Every life is a story. And every story requires a soundtrack. For life is a sensual experience, and among the senses, the sounds - and, particularly, the music - that accompany life’s experiences provide a context that enriches and completes them.
Music has the unique power to evoke the thoughts and feelings that were present in an experience, even many years after the fact. And in the infinite and enigmatic wisdom that we, as humans, possess, we create musical soundtracks on a continual basis for every moment of our life, should we ever have the need to remember, truly remember, one or more of the experiences that comprise our life.
The music of Jerry Garcia and the Grateful Dead has been the soundtrack of my life for almost 40 years. And on the occasion of Jerry’s 70th birthday, Aug. 1, 2012, I feel compelled to pay tribute to the man who provided a marvelous musical context for millions that has endured for more than 50 years, including the last 17 years following his untimely, but hardly shocking, death.
The Grateful Dead was hardly the first and certainly not the only musical soundtrack of my life. In my early childhood years I came under the spell of the ancient music of my Jewish heritage - the joyful blessings over the Chanukah candles, the haunting melodies of the liturgy in the synagogue, the celebratory Klezmer tunes from Eastern Europe.
The first records I played on the turntable in my boyhood room were classical - Beethoven, Tchaikovsky and Schubert come to mind. Within a short period I was listening to 45s of the Beatles, Rolling Stones, Herman’s Hermits, The Monkeys and countless others. Then came my marching band years, with ultra-patriotic military band melodies such as John Philip Sousa’s “The Stars and Stripes Forever.”
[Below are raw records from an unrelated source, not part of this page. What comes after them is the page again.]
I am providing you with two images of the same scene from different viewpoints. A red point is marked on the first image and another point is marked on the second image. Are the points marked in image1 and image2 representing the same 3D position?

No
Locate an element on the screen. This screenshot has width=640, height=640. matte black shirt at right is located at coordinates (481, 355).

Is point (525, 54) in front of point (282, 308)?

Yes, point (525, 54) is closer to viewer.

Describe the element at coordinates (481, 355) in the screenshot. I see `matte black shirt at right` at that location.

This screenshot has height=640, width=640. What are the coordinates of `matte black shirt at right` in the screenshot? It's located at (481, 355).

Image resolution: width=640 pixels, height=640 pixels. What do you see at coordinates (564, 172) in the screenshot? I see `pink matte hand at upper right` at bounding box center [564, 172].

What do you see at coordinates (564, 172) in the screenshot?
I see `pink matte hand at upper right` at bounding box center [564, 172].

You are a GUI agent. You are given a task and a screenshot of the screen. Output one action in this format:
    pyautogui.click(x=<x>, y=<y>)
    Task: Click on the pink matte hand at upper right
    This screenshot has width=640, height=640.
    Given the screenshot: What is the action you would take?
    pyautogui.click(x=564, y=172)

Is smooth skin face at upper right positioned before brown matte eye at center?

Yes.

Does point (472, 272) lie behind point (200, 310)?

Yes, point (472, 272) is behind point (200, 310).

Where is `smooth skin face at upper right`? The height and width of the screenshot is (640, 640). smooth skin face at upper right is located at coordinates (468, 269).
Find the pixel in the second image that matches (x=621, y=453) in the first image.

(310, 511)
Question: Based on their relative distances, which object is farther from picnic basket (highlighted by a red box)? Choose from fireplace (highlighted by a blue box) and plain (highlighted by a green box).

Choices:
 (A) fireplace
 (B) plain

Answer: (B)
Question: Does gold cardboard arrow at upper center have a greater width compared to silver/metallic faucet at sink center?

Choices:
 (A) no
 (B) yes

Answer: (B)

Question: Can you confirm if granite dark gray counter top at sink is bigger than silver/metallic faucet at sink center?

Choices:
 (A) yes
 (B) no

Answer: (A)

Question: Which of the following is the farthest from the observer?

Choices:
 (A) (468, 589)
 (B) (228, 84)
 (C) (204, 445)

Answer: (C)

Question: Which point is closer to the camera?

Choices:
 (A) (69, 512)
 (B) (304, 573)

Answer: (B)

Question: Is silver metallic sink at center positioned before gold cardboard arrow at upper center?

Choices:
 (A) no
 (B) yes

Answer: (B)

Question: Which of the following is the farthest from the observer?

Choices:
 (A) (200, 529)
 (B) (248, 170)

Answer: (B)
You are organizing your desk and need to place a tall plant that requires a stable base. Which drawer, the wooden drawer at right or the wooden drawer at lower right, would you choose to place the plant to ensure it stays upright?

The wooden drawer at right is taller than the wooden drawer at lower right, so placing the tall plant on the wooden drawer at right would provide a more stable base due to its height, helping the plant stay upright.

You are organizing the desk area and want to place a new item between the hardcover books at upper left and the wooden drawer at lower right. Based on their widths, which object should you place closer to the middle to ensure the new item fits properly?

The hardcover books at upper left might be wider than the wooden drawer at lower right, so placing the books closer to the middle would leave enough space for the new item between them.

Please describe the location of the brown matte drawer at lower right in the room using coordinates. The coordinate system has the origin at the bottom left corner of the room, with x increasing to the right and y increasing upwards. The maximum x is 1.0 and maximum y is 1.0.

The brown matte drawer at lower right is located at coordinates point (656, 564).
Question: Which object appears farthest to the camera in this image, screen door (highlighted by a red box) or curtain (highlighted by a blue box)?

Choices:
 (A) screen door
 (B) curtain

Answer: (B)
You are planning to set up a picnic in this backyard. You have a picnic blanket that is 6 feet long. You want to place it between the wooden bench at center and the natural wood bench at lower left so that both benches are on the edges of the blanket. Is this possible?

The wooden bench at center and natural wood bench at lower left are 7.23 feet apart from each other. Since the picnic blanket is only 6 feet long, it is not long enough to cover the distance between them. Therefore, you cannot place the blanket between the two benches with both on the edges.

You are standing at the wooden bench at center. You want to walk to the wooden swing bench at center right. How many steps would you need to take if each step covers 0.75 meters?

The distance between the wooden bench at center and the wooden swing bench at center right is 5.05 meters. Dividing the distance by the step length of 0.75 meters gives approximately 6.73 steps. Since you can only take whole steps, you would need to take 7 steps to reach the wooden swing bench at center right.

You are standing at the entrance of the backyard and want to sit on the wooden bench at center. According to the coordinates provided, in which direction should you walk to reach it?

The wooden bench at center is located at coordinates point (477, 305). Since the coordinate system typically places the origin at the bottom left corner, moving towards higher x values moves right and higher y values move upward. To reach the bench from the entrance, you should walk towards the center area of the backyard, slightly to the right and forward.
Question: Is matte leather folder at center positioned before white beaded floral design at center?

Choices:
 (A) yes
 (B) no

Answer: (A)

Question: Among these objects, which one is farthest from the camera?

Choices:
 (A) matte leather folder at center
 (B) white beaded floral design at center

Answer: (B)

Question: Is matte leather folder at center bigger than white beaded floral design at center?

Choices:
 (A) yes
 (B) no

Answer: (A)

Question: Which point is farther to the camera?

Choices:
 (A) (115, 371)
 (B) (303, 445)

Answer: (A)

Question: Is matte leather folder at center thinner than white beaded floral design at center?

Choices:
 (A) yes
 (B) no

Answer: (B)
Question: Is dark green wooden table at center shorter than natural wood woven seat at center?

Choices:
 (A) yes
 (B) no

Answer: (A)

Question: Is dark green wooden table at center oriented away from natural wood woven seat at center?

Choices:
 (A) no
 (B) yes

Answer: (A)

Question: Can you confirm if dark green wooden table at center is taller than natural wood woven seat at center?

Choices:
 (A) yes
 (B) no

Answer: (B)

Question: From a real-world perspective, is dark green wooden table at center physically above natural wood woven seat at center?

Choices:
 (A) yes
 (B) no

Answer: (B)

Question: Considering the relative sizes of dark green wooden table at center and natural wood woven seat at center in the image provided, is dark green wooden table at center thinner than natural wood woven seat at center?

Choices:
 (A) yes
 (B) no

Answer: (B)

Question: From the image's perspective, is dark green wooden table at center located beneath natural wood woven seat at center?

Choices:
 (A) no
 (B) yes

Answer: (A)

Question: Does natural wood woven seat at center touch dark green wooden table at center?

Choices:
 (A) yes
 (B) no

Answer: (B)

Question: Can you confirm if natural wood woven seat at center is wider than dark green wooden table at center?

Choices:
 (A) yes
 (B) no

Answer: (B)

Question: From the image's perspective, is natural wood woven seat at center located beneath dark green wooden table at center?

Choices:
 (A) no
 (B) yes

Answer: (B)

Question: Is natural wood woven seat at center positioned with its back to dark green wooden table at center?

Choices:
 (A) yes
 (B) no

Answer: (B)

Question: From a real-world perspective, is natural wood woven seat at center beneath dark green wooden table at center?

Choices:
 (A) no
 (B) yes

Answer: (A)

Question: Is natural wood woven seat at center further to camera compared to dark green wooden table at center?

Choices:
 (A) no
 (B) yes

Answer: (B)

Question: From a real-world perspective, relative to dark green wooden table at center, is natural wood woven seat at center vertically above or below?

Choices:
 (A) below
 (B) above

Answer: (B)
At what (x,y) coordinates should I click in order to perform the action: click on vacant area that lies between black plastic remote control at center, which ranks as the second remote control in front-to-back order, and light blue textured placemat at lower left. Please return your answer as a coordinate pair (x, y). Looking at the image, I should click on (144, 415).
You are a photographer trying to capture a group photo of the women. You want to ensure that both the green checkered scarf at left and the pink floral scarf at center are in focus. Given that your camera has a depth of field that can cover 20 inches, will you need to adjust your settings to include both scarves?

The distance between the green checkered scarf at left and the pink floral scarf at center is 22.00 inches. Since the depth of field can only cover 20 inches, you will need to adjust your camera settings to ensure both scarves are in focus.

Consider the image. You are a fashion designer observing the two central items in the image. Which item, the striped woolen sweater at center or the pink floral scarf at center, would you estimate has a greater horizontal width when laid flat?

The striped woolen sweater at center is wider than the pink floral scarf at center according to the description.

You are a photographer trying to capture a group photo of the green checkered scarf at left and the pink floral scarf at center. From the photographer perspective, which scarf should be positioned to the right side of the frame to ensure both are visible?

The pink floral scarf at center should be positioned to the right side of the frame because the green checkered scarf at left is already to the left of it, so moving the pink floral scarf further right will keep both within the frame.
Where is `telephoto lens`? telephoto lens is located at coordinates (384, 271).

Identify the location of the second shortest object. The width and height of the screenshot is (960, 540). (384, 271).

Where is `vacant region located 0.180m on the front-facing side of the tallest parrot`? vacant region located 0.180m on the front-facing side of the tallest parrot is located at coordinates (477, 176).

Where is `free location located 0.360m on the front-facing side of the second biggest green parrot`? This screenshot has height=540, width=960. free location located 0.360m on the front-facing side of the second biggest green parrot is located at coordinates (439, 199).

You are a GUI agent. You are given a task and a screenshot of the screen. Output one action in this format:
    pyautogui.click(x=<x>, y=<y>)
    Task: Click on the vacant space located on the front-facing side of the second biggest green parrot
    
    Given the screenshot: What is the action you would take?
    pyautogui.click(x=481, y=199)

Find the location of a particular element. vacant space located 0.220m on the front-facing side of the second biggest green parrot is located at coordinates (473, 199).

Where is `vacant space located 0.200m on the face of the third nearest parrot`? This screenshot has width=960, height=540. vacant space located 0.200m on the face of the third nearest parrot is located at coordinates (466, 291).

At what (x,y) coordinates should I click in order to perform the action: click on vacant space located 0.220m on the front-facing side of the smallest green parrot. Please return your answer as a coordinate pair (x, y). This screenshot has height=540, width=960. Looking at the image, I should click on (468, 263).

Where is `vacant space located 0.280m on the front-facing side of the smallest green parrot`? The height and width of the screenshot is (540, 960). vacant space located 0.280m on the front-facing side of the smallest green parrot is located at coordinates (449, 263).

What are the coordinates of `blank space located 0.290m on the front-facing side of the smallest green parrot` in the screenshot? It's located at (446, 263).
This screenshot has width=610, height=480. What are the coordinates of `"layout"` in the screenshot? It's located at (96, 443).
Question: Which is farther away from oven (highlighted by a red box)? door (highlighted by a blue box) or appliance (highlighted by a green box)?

All of that set the stage for the summer of my 20th year, when I first began listening to the Grateful Dead’s “Skull and Roses” album. There was a spirit and joy in the music, particularly the melodious and innovative lead guitar parts played by Jerry Garcia, that moved me in a way that I had never been moved before.
And when I relocated to the Bay Area in central California and became steeped in the “hippie” culture that was still very much thriving there in the mid-70s, I became fully immersed in the music of Jerry Garcia and the Grateful Dead and adopted it thematically as the predominant soundtrack of my life.
Exactly what it is about Jerry Garcia that has moved so many is a subject that has filled countless pages. But as the 70th birthday of this legendary figure has grown imminent, I have given the matter some thought.
Indeed, Jerry and his enigmatic and enduring legacy were on my mind recently as I was listening to “Scarlet/Fire” (an often-played medley of the otherwise unrelated Grateful Dead tunes “Scarlet Begonias” and “Fire on the Mountain”) from the famous May 8, 1977, Ithaca show, while enjoying a classic ride from Boulder to Jamestown and back.
What came to me is the talent that Jerry had for creating an elegant balance of non-conformity and community building - a seemingly oxymoronic notion.